» Required action
From the items below, pull out every line containing the word "Carlsberg". Match its capitalization exactly.

(Dataset entries)
= = = =
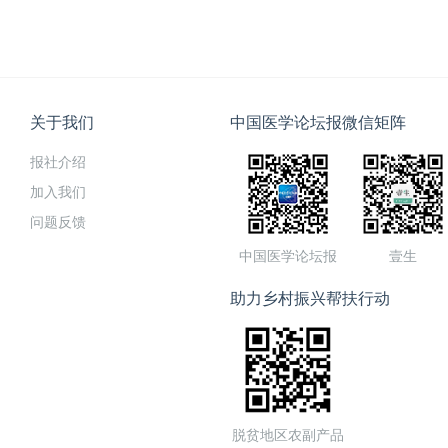
关于我们
中国医学论坛报微信矩阵
报社介绍
加入我们
问题反馈
中国医学论坛报
壹生
助力乡村振兴帮扶行动
脱贫地区农副产品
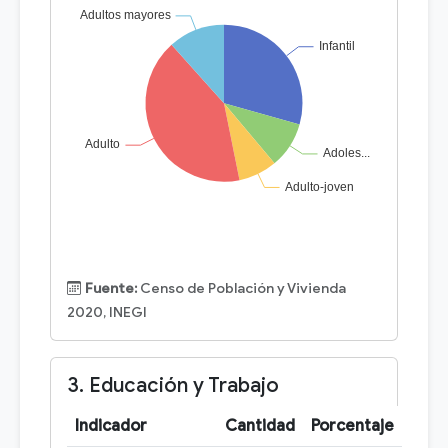
Fuente:
Censo de Población y Vivienda
2020, INEGI
3. Educación y Trabajo
Indicador
Cantidad
Porcentaje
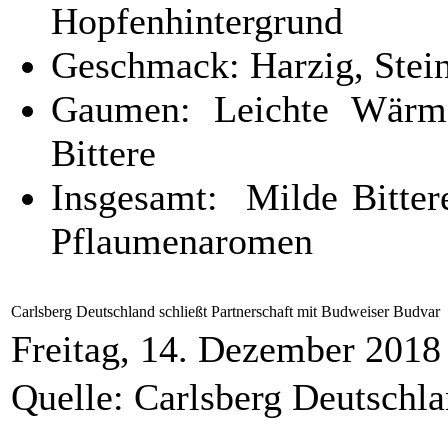
Hopfenhintergrund
Geschmack: Harzig, Stein
Gaumen: Leichte Wärme,
Bittere
Insgesamt: Milde Bitter
Pflaumenaromen
Carlsberg Deutschland schließt Partnerschaft mit Budweiser Budvar
Freitag, 14. Dezember 2018
Quelle: Carlsberg Deutsch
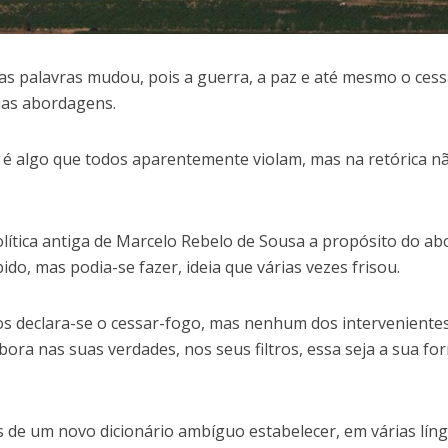
as palavras mudou, pois a guerra, a paz e até mesmo o cess
rias abordagens.
 é algo que todos aparentemente violam, mas na retórica n
lítica antiga de Marcelo Rebelo de Sousa a propósito do ab
do, mas podia-se fazer, ideia que várias vezes frisou.
tos declara-se o cessar-fogo, mas nenhum dos interveniente
bora nas suas verdades, nos seus filtros, essa seja a sua fo
 de um novo dicionário ambíguo estabelecer, em várias líng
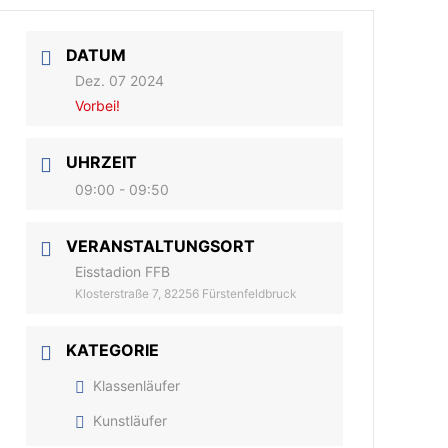
DATUM
Dez. 07 2024
Vorbei!
UHRZEIT
09:00 - 09:50
VERANSTALTUNGSORT
Eisstadion FFB
Klosterstraße 7, 82256 Fürstenfeldbruck
KATEGORIE
Klassenläufer
Kunstläufer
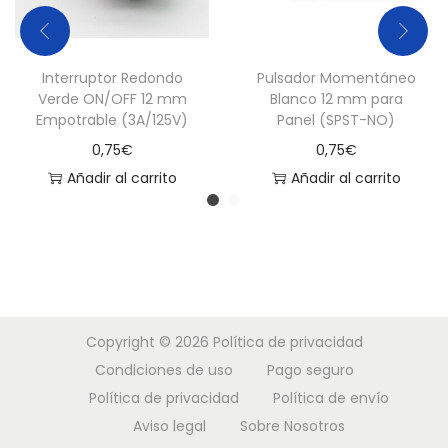
Interruptor Redondo
Pulsador Momentáneo
Verde ON/OFF 12 mm
Blanco 12 mm para
Empotrable (3A/125V)
Panel (SPST-NO)
0,75
€
0,75
€
Añadir al carrito
Añadir al carrito
Copyright © 2026
Política de privacidad
Condiciones de uso
Pago seguro
Política de privacidad
Política de envío
Aviso legal
Sobre Nosotros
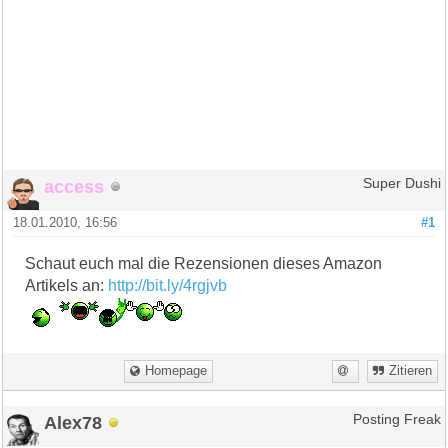
access
Super Dushi
18.01.2010, 16:56
#1
Schaut euch mal die Rezensionen dieses Amazon
Artikels an:
http://bit.ly/4rgjvb
Homepage
Zitieren
Alex78
Posting Freak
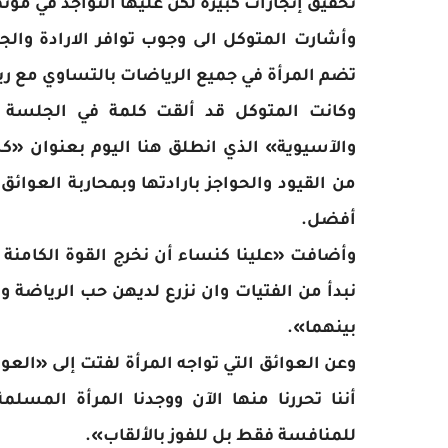
تحقيق إنجازات كبيرة لكن عليها التواجد في مؤت
وأشارت المتوكل الى وجوب توافر الارادة والجد
تضم المرأة في جميع الرياضات بالتساوي مع ري
وكانت المتوكل قد ألقت كلمة في الجلسة الا
والآسيوية» الذي انطلق هنا اليوم بعنوان «ك
من القيود والحواجز بارادتها وبمحاربة العوائ
أفضل.
وأضافت «علينا كنساء أن نخرج القوة الكامنة د
نبدأ من الفتيات وان نزرع لديهن حب الرياضة و
بينهما».
وعن العوائق التي تواجه المرأة لفتت إلى «العوائ
أننا تحررنا منها الآن ووجدنا المرأة المس
للمنافسة فقط بل للفوز بالألقاب».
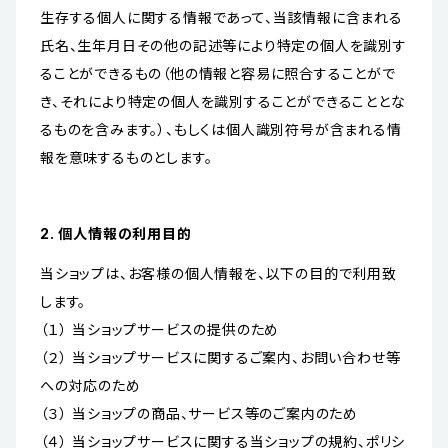
生存する個人に関する情報であって、当該情報に含まれる
氏名、生年月日その他の記述等により特定の個人を識別す
ることができるもの（他の情報と容易に照合することがで
き、それにより特定の個人を識別することができることとな
るものを含みます。）、もしくは個人識別符号が含まれる情
報を意味するものとします。
2. 個人情報の利用目的
当ショップは、お客様の個人情報を、以下の目的で利用致
します。
（１） 当ショップサービスの提供のため
（２） 当ショップサービスに関するご案内、お問い合わせ等
への対応のため
（３） 当ショップの商品、サービス等のご案内のため
（４） 当ショップサービスに関する当ショップの規約、ポリシ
= = = =
» The completed task
Carlsberg Deutschland schließt Partnerschaft mit Budweiser Budvar
Quelle: Carlsberg Deutsch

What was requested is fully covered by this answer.